Cuidar e ser cuidado: ad libitum

No decurso do tratamento médico para uma qualquer doença de longa duração, todos tememos ouvir expressões como “Não há mais nenhum tratamento que possamos fazer.”. E, muitas vezes, a sugestão de transição para acompanhamento em Cuidados Paliativos, chega-nos como um insulto que parece impor uma qualquer sentença de morte declarada. No entanto, o foco desta área especializada não se limita aos cuidados de fim-de-vida. E, quanto mais cedo tivermos noção da sua verdadeira dimensão e potencial, melhor cuidaremos e seremos cuidados.


Importa-nos, portanto, relembrar que, etimologicamente, palliāre (cobrir com capa) apela ao alívio e à atenuação. Daqui, surge a concepção socialmente disseminada de que um dos grandes objetivos deste seguimento é fornecer alívio da dor e outros sintomas de desconforto. E, de facto, no início dos anos 80, a Unidade de Cancro da OMS começou por defender o alívio da dor e disponibilização de opióides, a nível global, lançando, assim, a semente dos objetivos para os cuidados paliativos.
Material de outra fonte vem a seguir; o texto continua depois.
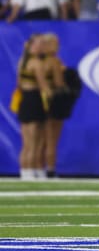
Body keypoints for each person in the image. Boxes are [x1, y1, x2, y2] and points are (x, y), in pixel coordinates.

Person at [16, 35, 52, 180]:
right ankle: (29, 172)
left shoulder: (22, 62)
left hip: (25, 99)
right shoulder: (36, 63)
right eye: (41, 44)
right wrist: (53, 97)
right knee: (34, 143)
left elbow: (19, 83)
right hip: (34, 101)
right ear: (32, 46)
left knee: (28, 143)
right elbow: (44, 86)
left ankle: (27, 172)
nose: (43, 46)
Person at [43, 33, 72, 179]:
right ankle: (50, 169)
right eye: (55, 43)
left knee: (41, 140)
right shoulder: (54, 61)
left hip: (39, 101)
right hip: (52, 102)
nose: (57, 45)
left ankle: (34, 169)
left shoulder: (35, 60)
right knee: (51, 139)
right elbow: (59, 84)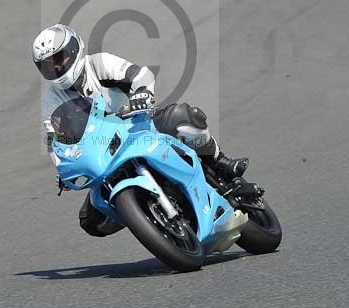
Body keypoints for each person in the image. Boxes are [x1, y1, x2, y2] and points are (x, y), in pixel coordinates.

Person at [32, 24, 249, 237]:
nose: (57, 68)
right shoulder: (51, 101)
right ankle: (145, 215)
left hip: (138, 127)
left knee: (183, 116)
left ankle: (220, 163)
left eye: (59, 59)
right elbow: (54, 141)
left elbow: (139, 74)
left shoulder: (98, 64)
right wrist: (63, 168)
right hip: (103, 154)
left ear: (73, 49)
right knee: (90, 221)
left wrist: (142, 93)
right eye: (48, 66)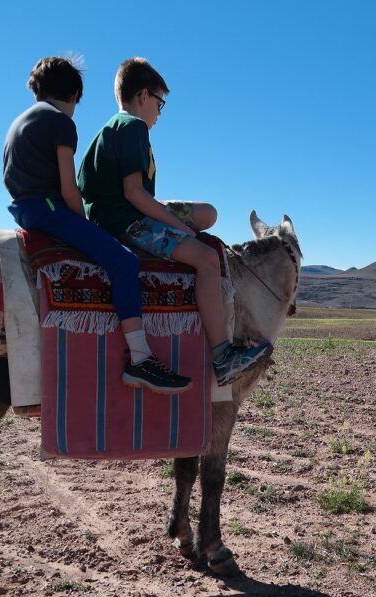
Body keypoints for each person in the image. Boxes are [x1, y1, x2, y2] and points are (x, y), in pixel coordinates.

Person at [78, 57, 271, 386]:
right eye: (159, 102)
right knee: (207, 259)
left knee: (208, 213)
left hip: (122, 209)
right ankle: (223, 355)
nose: (160, 112)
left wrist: (178, 218)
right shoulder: (133, 127)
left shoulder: (113, 128)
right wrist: (179, 228)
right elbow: (135, 193)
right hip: (125, 220)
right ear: (143, 96)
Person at [3, 56, 191, 394]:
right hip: (50, 210)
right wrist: (84, 221)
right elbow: (68, 188)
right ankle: (141, 357)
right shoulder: (60, 123)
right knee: (123, 261)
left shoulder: (20, 121)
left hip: (25, 209)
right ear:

Tal como na doença oncológica, a noção de que as questões fatais se começam a desenvolver num determinado tempo antes de se tornarem incapacitantes contribuiu para a prática integrada e compreensiva pela qual, ainda hoje, se luta. Assim, é essencial reforçar que a Organização Mundial de Saúde entende que esta abordagem terapêutica melhora a qualidade de vida de pacientes e das suas famílias que enfrentam problemas associados com doença ameaçadora de vida, através da prevenção e alívio do sofrimento pela identificação antecipada e avaliação e tratamento corretos de dor e outros problemas, físicos, psicossociais e espirituais

Por isto, os cuidados paliativos devem ser preventivos, sendo impreterível que os portadores de doença crónica tenham um seguimento atempado, de forma a minimizar o impacto das limitações quotidianas e tentar retardar, ao máximo, o possível processo degenerativo e natural da história da sua doença.

Adicionalmente, a introdução antecipada de cuidadores especializados na rotina familiar, tende a aliviar o membro cuidador e melhorar a relação entre este e o doente, o que demonstra uma incomensurável importância na saúde mental de todos os envolvidos, ao impedir que as relações interpessoais do agregado se focalizem somente na doença.

E, onde conseguimos encontrar cuidados especializados? Apesar de haver diversos profissionais de saúde formados nesta área, ainda não são suficientes para colmatar as necessidades da nossa população. Além de que, Portugal continua a ter um problema preocupante: há uma concentração de centros especializados do Serviço Nacional de Saúde no litoral. Ou seja, esta iniquidade, dificulta a acessibilidade à população do interior que, sendo demograficamente mais envelhecida, é também a que consequentemente comporta a maioria de doentes necessitados.

No entanto, apesar do longo caminho já percorrido, aquele que nos falta desbravar está mais ao nosso alcance do que o que pensamos. Como acima discutimos, o acesso aos Cuidados Paliativos não é apenas destinado a pessoas no limiar da morte, nem apenas destinado a manter alguém confortável. Tendo várias fases de acesso e diferentes opções terapêuticas, o objetivo major passa por ajudar cada indivíduo a viver o seu melhor dia, de acordo com os seus desejos e vontades- ad lib - e durante o máximo de tempo de qualidade possível. Se queremos prolongar a detenção da dignidade e autonomia humanas, comecemos por repor esta verdade e diminuir o seu tabu.